You won’t see pictures of that on Facebook. No one will tell you that at your baby shower. What they should be giving you instead of adorable onesies is a box of latex gloves and a lifetime supply of coffee and disinfectant.

But all is not lost. There is another thing that is impossible to comprehend before you have children: how they fill up your heart until you think it might burst. The second your child’s life becomes real to you – whether because you heard the heartbeat, saw their image on the ultrasound, or felt that first tiny kick inside you – everything changes, and the things that used to matter fade in comparison to the magnitude of your love for this miniature creature that you haven’t even met yet. After they are born, you will love them even more, and protecting them will become your number one priority for the rest of your life. That is what gets you through the sleepless nights, the relentless parade of viruses, the cash drain, and their destruction of every material possession that you own. You discover that those things you used to obsess about were just placeholders for the true loves of your life, your children, and you know that no matter how tired, broke, stressed out, or grossed out you are, they are worth it.

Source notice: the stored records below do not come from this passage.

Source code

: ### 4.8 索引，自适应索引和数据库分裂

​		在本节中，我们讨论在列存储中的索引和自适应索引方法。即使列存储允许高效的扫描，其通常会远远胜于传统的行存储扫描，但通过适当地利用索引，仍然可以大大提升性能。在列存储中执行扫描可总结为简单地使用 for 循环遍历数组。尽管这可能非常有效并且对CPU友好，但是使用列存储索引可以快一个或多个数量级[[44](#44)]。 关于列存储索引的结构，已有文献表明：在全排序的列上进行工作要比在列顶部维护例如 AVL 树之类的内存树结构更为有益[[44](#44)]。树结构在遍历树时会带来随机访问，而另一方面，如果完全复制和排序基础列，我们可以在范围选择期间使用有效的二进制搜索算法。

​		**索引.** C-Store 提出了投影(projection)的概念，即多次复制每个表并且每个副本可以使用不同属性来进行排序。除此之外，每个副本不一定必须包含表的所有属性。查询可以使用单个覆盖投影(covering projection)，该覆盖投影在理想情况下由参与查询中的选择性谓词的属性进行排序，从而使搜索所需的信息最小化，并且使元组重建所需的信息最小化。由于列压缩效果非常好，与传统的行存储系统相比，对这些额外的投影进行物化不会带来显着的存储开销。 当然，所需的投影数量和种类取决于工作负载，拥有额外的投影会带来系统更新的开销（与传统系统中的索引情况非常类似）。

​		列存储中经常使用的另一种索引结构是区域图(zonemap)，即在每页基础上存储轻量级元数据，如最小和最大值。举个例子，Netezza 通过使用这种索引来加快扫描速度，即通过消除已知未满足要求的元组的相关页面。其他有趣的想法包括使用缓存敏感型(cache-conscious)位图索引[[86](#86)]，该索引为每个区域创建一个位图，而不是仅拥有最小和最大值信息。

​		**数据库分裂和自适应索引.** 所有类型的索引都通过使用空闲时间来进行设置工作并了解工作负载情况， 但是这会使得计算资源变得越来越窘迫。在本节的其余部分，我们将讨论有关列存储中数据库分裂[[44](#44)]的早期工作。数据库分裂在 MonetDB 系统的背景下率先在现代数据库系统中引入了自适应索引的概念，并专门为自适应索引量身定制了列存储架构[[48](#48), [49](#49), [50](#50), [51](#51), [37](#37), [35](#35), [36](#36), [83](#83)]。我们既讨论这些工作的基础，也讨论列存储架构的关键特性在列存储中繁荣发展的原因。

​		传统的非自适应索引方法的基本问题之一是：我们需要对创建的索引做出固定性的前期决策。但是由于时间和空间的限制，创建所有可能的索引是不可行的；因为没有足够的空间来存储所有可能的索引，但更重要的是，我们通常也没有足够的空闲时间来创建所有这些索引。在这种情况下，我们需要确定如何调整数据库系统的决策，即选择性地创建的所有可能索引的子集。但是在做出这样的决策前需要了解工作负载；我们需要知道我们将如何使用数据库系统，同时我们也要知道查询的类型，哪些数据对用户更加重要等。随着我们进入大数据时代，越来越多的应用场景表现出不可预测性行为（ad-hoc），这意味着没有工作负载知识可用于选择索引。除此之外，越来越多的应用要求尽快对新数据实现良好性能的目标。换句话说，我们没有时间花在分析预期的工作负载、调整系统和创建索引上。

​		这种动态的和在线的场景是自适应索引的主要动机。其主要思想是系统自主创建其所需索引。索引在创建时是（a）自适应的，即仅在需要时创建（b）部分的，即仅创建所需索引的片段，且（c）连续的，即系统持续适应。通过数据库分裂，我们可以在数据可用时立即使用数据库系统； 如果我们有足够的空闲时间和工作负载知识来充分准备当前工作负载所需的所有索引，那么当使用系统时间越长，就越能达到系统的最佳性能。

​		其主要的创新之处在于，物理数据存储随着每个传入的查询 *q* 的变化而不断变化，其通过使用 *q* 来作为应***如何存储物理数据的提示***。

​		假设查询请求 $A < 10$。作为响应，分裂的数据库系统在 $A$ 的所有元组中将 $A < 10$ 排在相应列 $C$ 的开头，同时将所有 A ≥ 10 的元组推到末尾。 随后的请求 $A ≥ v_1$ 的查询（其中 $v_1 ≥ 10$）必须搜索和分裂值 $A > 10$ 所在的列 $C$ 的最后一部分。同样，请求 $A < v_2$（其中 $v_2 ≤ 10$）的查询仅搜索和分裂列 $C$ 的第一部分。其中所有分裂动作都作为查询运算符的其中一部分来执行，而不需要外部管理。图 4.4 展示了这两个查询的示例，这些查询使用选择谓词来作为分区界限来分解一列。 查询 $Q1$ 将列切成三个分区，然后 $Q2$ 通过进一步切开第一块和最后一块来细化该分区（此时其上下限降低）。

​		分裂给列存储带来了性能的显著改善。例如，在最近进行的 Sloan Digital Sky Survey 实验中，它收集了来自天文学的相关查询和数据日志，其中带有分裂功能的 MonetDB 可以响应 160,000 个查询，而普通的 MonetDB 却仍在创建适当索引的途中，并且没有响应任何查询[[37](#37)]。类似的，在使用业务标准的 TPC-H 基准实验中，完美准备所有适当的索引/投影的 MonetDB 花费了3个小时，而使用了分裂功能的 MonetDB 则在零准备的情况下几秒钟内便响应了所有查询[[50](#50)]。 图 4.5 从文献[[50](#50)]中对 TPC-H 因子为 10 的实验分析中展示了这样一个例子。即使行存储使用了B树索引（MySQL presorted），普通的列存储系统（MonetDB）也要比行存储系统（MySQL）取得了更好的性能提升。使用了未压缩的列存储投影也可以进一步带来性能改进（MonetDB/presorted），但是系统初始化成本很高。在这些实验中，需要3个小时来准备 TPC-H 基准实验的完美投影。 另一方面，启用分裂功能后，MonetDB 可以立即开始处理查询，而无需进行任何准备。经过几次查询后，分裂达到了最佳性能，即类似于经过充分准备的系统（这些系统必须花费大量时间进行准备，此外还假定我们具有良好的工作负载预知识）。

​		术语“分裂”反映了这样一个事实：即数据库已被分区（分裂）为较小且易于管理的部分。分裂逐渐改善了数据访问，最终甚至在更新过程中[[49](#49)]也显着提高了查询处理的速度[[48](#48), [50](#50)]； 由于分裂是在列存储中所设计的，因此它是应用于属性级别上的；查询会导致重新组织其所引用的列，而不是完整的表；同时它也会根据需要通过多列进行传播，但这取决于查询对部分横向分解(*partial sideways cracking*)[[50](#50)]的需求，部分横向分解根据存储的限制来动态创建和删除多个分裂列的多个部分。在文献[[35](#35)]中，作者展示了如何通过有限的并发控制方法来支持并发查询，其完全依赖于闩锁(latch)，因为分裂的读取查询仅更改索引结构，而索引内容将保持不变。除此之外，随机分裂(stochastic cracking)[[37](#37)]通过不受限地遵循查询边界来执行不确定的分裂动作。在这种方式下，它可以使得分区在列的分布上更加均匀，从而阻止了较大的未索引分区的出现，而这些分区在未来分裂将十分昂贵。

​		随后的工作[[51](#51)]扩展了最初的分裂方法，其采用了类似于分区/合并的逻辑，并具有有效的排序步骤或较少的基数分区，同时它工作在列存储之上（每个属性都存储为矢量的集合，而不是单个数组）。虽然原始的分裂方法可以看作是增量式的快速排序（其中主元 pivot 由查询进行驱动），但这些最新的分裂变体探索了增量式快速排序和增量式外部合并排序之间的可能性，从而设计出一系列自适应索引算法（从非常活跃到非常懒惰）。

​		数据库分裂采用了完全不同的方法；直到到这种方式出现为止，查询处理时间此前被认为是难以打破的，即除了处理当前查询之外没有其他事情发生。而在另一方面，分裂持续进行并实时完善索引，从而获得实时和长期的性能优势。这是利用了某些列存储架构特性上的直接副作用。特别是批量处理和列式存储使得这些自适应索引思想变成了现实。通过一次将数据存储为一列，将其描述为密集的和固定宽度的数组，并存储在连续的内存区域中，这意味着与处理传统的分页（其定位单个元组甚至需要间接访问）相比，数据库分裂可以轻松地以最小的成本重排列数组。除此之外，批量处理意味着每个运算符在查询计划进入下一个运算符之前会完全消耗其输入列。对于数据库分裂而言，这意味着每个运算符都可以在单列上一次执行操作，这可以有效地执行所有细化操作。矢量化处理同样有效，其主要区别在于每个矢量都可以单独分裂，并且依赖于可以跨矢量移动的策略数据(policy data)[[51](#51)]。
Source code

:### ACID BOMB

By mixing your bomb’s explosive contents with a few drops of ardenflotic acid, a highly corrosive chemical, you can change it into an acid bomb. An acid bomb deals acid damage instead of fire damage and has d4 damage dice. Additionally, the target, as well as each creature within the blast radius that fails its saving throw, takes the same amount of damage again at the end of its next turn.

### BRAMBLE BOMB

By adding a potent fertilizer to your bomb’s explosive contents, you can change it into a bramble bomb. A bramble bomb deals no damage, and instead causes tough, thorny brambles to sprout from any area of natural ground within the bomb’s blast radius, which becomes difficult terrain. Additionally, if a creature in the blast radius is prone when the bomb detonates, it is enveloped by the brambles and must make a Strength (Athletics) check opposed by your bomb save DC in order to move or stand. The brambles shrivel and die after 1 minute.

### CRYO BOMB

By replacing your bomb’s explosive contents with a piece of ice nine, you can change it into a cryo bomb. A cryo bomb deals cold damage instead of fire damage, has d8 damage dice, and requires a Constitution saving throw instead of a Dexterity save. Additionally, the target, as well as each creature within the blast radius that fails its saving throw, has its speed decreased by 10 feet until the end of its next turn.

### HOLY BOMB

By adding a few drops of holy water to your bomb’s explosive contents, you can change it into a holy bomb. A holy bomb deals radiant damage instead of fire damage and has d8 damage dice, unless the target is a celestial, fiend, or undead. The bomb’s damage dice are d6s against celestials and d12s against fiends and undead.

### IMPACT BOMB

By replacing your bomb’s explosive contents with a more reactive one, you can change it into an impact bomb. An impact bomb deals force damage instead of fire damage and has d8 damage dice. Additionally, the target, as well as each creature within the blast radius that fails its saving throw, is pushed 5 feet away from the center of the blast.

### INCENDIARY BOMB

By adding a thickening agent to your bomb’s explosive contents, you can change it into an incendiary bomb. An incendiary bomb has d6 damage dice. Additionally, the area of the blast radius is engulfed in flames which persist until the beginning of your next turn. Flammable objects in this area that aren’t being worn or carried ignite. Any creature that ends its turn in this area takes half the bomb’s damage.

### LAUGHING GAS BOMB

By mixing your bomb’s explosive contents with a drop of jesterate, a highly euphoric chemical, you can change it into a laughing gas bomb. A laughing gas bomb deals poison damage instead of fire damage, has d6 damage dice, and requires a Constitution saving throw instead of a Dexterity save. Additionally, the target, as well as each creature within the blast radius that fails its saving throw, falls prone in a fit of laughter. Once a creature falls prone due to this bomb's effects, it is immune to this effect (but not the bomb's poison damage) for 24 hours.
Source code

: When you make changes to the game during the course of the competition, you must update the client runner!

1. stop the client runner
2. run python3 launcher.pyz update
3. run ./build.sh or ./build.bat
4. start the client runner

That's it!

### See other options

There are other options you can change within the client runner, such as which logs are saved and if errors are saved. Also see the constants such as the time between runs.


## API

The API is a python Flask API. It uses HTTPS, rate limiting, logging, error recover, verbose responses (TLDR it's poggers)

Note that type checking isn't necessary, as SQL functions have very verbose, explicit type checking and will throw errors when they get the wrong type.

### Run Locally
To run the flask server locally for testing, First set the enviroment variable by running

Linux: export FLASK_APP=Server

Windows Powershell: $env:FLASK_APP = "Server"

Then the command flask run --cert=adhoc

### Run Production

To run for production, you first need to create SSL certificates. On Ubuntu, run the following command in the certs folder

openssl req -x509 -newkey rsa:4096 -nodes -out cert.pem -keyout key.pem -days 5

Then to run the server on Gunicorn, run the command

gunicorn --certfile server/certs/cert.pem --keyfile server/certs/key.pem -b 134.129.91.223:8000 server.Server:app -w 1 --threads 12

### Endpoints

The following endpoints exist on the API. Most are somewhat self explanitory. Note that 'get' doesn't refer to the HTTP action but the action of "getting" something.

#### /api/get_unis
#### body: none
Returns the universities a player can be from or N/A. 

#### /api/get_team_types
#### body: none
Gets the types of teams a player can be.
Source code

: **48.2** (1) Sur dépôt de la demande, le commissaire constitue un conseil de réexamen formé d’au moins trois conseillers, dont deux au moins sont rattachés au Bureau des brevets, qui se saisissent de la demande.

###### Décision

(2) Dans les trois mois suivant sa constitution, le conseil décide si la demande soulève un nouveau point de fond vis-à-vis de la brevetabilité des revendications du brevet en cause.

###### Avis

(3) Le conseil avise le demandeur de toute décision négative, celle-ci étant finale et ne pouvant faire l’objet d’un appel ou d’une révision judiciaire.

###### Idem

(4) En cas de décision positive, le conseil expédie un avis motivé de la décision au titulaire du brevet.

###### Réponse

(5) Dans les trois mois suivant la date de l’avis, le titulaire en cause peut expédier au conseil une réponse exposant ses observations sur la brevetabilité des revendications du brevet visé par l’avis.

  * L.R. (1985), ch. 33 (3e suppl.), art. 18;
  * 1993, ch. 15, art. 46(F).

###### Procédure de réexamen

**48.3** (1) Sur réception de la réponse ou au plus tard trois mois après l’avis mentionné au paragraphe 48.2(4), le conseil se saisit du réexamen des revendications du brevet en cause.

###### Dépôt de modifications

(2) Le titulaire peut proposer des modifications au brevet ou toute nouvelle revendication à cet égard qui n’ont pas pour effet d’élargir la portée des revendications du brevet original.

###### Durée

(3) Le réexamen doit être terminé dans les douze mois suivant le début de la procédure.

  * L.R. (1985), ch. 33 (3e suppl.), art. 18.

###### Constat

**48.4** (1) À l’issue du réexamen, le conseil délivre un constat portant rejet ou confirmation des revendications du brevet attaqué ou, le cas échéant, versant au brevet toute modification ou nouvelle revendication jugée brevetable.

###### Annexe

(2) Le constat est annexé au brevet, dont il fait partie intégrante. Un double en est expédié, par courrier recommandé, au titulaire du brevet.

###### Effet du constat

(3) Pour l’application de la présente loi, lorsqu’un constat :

That is the reason this love is so strong. It has to be because what parenthood requires to do it well is everything: your time, energy and money. Your patience. Your utter selflessness. Your saying, “don’t worry about it, it’s not your fault” as they puke all over your favorite shoes, on your birthday, and you have to cancel the weekend that you’ve spent six months planning. On Friday night, when you’re exhausted after working all week, and cooking and cleaning up dinner again, and all you want to do is watch Netflix in your sweatpants, they will ask you to drive them somewhere and pick them up at midnight, and they will ask for money to take with them. Then they will complain that they’re tired, and they won’t clean up their rooms even though you’ve cleaned the whole house plus paid for it by working all week. And you will keep loving them anyway, and get up and do it all again tomorrow because they have captured your heart, and you’re never getting it back.

Yup, I’m a goner. They had me at hello.

Yup, I’m a goner. They had me at hello.